AIM OF THE EXERCISE – Please copy out the entry lines below word for word, starting at the line that contains "phylum: Tracheophyta" and ending at the line that contains "locality: along S".

##### RECORDS

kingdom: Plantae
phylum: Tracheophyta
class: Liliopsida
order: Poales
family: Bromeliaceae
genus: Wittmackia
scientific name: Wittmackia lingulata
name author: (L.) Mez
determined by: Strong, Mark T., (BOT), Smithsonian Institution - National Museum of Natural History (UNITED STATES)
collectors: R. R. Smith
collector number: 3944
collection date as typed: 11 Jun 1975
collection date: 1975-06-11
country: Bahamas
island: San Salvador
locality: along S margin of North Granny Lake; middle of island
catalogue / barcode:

##########
##### RECORDS

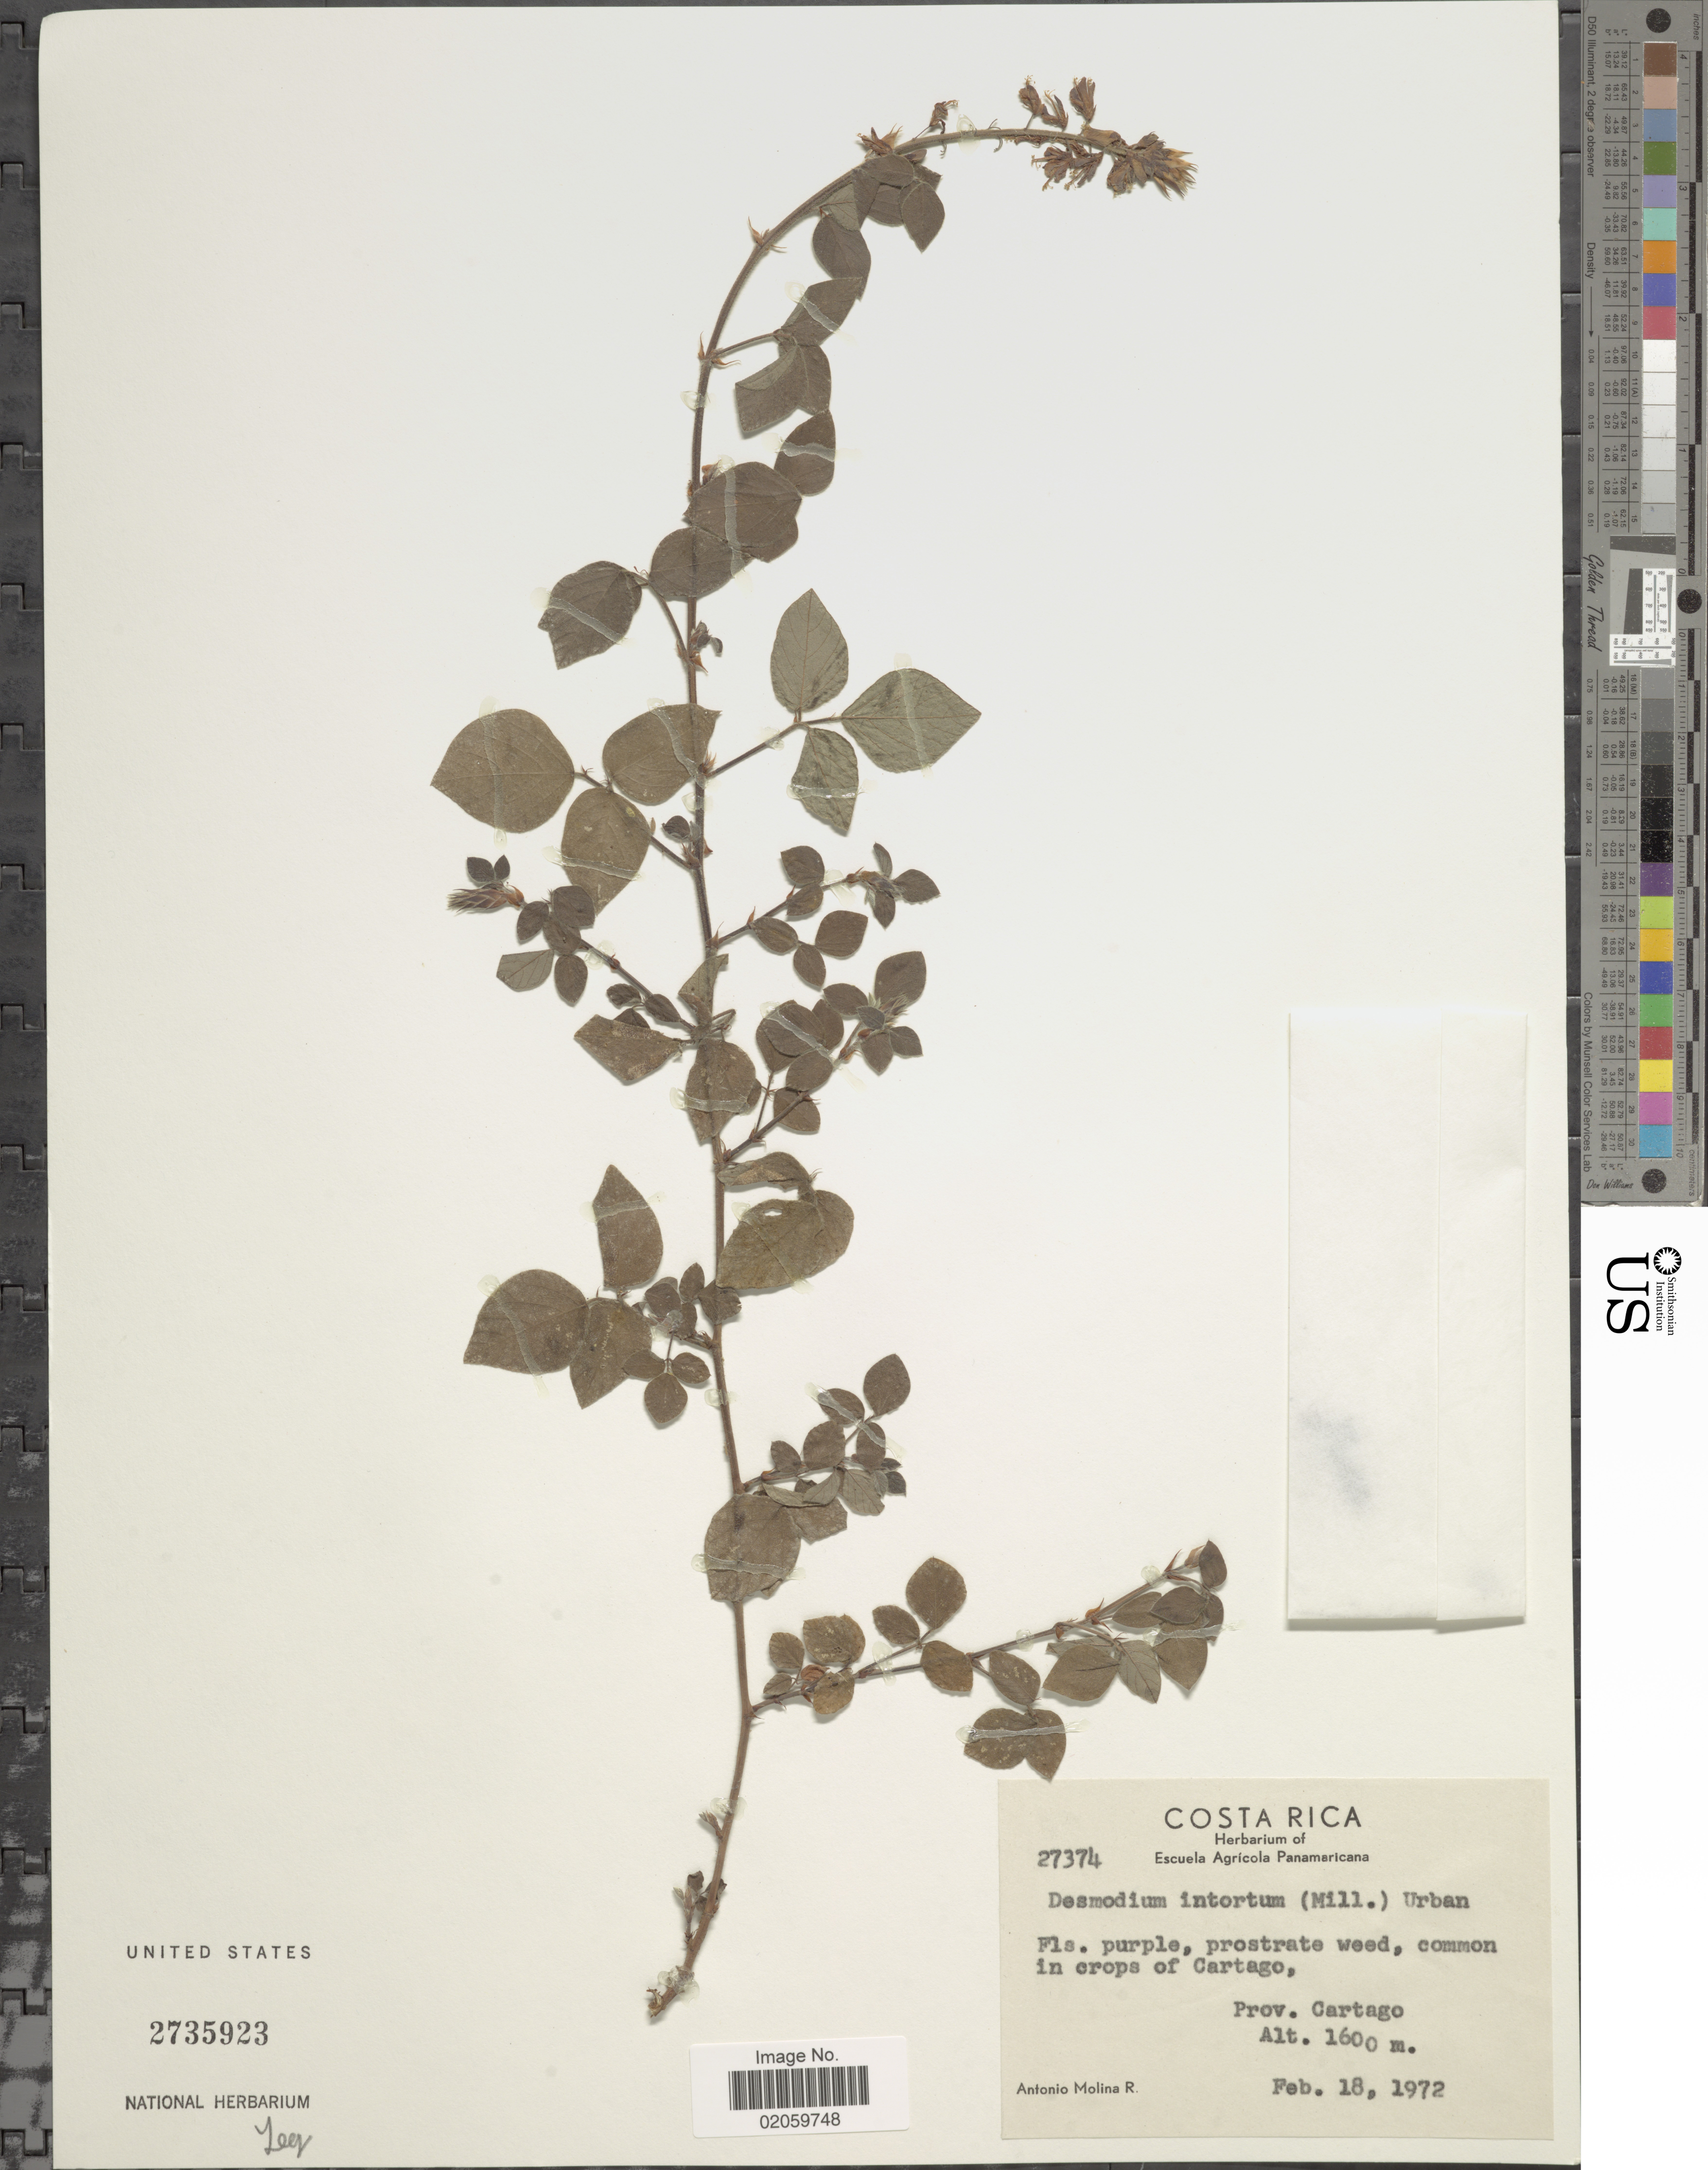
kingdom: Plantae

##########

TASK RESULT –
phylum: Tracheophyta
class: Liliopsida
order: Poales
family: Bromeliaceae
genus: Wittmackia
scientific name: Wittmackia lingulata
name author: (L.) Mez
determined by: Strong, Mark T., (BOT), Smithsonian Institution - National Museum of Natural History (UNITED STATES)
collectors: R. R. Smith
collector number: 3944
collection date as typed: 11 Jun 1975
collection date: 1975-06-11
country: Bahamas
island: San Salvador
locality: along S margin of North Granny Lake; middle of island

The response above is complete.